The Contribution of Computational Chemistry
As appealing as it may seem to applied mathematicians, the notion of start-to-finish drug design at a computer terminal is unrealistic. "Older, more standard methods, such as QSAR or CoMFA, for which there are convenient commercial software packages, are used daily in all the big companies," Crippen observed. "But there are remarkably few success stories that computational chemists can cite."
The difficulty, he pointed out, is that no existing computer program can read in the experimental evidence and write out the chemical structure of a drug that will pass all the biological tests and then go on to become a great commercial and medical success. "Instead, there is a general 'feeling' that the odds of producing a successful drug are raised by employing computational chemistry."
Given the enormous cost of drug development, no one will perform what Crippen sees as the obvious test: "Build two matched companies, each with one hundred equally good synthetic chemists, biochemists, toxicologists, etc., but add ten computational chemists to one of them and then analyze their output after ten years!"

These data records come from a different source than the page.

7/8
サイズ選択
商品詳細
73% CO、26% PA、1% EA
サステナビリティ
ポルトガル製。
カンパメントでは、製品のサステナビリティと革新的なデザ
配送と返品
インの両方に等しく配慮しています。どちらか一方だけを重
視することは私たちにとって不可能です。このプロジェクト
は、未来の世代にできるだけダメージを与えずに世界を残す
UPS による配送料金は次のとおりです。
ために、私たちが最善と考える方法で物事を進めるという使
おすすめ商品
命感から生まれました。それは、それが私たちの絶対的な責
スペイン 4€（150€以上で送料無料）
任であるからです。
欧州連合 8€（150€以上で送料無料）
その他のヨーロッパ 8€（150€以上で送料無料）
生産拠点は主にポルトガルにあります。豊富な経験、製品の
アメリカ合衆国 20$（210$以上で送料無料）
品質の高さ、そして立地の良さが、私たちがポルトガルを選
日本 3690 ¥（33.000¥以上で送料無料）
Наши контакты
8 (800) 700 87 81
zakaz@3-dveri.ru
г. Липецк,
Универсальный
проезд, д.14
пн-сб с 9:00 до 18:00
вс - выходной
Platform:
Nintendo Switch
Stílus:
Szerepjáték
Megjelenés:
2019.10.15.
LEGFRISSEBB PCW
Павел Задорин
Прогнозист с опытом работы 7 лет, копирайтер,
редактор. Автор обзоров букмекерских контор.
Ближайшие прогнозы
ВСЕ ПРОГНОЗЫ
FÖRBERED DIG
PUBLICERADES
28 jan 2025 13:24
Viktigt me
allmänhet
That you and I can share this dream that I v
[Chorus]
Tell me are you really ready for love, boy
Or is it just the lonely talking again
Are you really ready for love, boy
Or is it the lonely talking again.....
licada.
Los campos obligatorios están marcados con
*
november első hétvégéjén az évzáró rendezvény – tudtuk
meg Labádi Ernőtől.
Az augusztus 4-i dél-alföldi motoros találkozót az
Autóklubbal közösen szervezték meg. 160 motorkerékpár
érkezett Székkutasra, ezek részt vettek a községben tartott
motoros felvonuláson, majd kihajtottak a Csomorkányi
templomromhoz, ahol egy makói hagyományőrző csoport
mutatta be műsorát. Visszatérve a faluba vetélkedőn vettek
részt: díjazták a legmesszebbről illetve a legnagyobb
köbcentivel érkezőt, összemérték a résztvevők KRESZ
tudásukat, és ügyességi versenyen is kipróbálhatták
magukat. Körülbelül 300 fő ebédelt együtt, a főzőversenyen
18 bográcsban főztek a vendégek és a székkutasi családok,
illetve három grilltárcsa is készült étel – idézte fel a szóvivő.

He described his favorite analogy as "determining the parents (intellectual creators) of a child (drug). The mother (the synthetic organic chemist) is obvious because she (he/it) was present at the birth (synthesis of the drug). The father might have been anyone passing by (random inspiration) or some close friend (the computational chemist down the hall), but that contribution is recognized only if the mother decides to make a public statement about it."
Questions of paternity aside, it is clear that computational chemistry and the underlying tools of modeling, optimization, and scientific computing are key ingredients, both intellectually and commercially, in the most effective prescription yet for the development of new medicines.
Paul Davis is a professor of mathematical sciences at Worcester Polytechnic Institute.